The Adaeines: South Africa's Cryptic Micro-Giants

Adaeulum sp., copyright Charles Haddad.


The Triaenonychidae are the family of Gondwanan harvestmen. While there are other families of harvestmen with a Gondwanan distribution (such as my own favoured family, the Neopilionidae), none of them are nearly as widespread and diverse as the triaenonychids. Despite their diversity, however, our understanding of triaenonychid relationships remains uncertain, and the family's classification poorly defined.

Within their range in Africa, Australasia and South America, triaenonychids can easily be distinguished from most other families of short-legged harvestmen by the structure of the claws on the hind two pairs of legs. Whereas members of other families bear a pair of simple claws on these legs, triaenonychids have a single claw with side branches on each leg. Branched claws are also found in the New Zealand genus Synthetonychia, which occupies its own distinct family, but that genus is easily recognised by its unusual body shape without a distinct eyemound. The Gondwanan Triaenonychidae were divided by Roewer into three subfamilies (Triaenonychinae, Triaenobuninae and Adaeinae) based on the shape of the sternum (the plate running along the underside of the body between the leg coxae). The significance of this feature was later questioned by Forster (1954) who recognised two subfamilies Triaenonychinae and Soerensenellinae on the basis of claw morphology (soerensenellines having longer side branches on the claws than triaenonychines) and reduced Roewer's subfamilies to tribes of Triaenonychinae. No large-scale analysis of triaenonychid phylogeny has been done so far, so it remains unestablished whether we should prefer one classification or the other (or possibly neither).

Typical triaenonychine (left) and adaeine (right) sternal shapes, from Forster (1954).
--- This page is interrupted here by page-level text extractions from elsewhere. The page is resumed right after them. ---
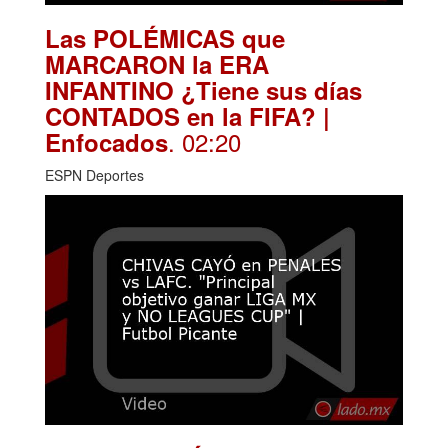
Las POLÉMICAS que
MARCARON la ERA
INFANTINO ¿Tiene sus días
CONTADOS en la FIFA? |
. 02:20
Enfocados
ESPN Deportes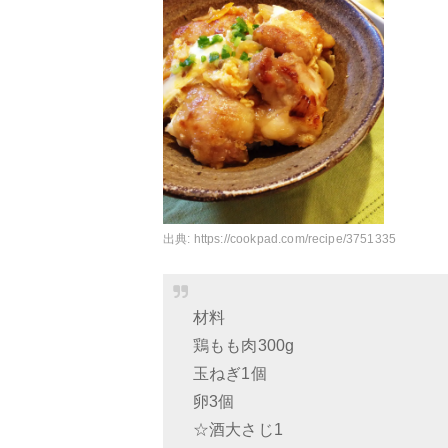
出典:
https://cookpad.com/recipe/3751335
材料
鶏もも肉300g
玉ねぎ1個
卵3個
☆酒大さじ1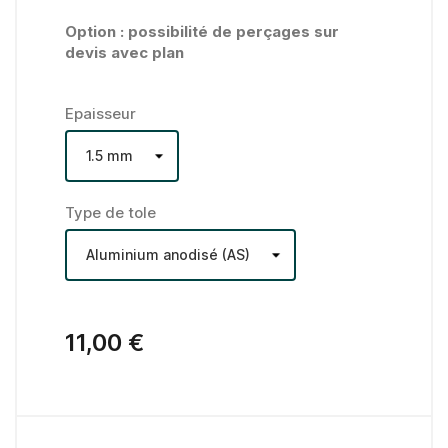
Option : possibilité de perçages sur
devis avec plan
Epaisseur
Type de tole
11,00 €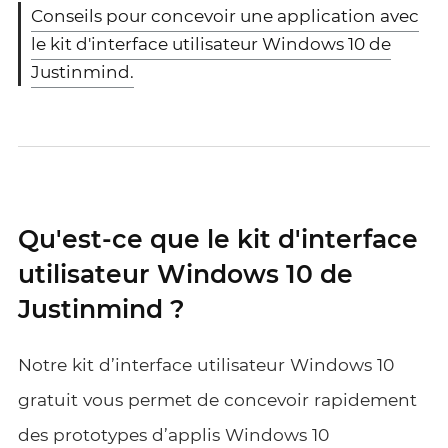
Conseils pour concevoir une application avec
le kit d'interface utilisateur Windows 10 de
Justinmind.
Qu'est-ce que le kit d'interface
utilisateur Windows 10 de
Justinmind ?
Notre kit d’interface utilisateur Windows 10
gratuit vous permet de concevoir rapidement
des prototypes d’applis Windows 10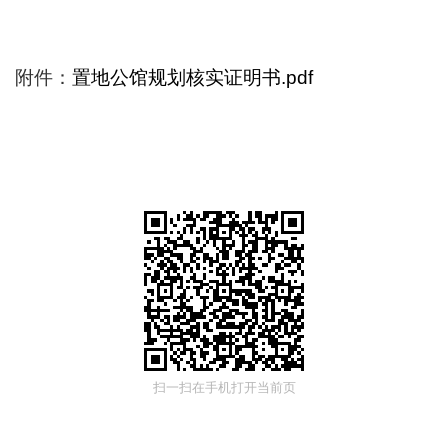
附件：
置地公馆规划核实证明书.pdf
扫一扫在手机打开当前页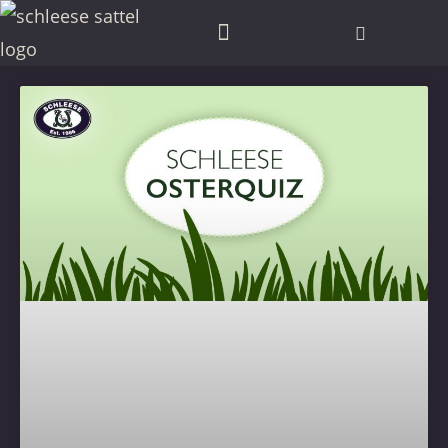
SCHLEESE PARTNER FINDEN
The Adaeinae or Adaeini may be one of the better defined of Roewer's original subgroups and recent authors have expressed the opinion that this may indeed turn out to be a natural clade. Whereas members of the Triaenonychinae sensu stricto and Triaenobuninae have a sternum that has a spearhead-shaped expansion at the front end and a broadened base at the back, members of the Adaeinae have a sternum that is a triangular or wedge shape without a posterior expansion. The adaeines are likely to be endemic to southern Africa; Kury et al. (2014) did list a single Australian species, Dingupa glauerti, in the Adaeinae but I would hazard a guess that future study proves this species to be misplaced (as has been found with other Australasian 'adaeines').

About forty species of adaeines are currently recognised, all from South Africa, but it is entirely likely that more remain to be described. The hard, granular body surface of adaeines inevitably picks up a covering of dirt and grit, making them exceedingly difficult to spot when not moving. Nevertheless, adaeines can be quite large as harvestmen go, with some being up to a centimetre in body length. Conversely, Micradaeum rugosum, a species found in the vicinity of Cape Town, is only about three-and-a-half millimetres in body length (Lawrence 1929). As with other species of Triaenonychidae, the large, raptorial pedipalps are larger and more robust in male adaeines than in females, and often have more pronounced spines. In some species of the genus Larifuga, nowever, spines or denticles may be more prominent on the female's pedipalps than on the male's, though the male's pedipalps are still larger and stronger overall (Lawrence 1937).

REFERENCES

Forster, R. R. 1954. The New Zealand harvestmen (sub-order Laniatores). Canterbury Museum Bulletin 2: 1–329.

Kury, A., A. Mendes & D. Souza. 2014. World checklist of Opiliones species (Arachnida). Part 1: Laniatores—Travunioidea and Triaenonychoidea. Biodiversity Data Journal 2: e4094. doi: 10.3897/BDJ.2.e4094

Lawrence, R. F. 1929. The harvest-spiders (Opiliones) of South Africa. Annals of the South African Museum 29 (2): 341–508.

Lawrence, R. F. 1937. The external sexual characters of South African harvest-spiders. Transactions of the Royal Society of South Africa 24 (4): 331–337, pls 14–15.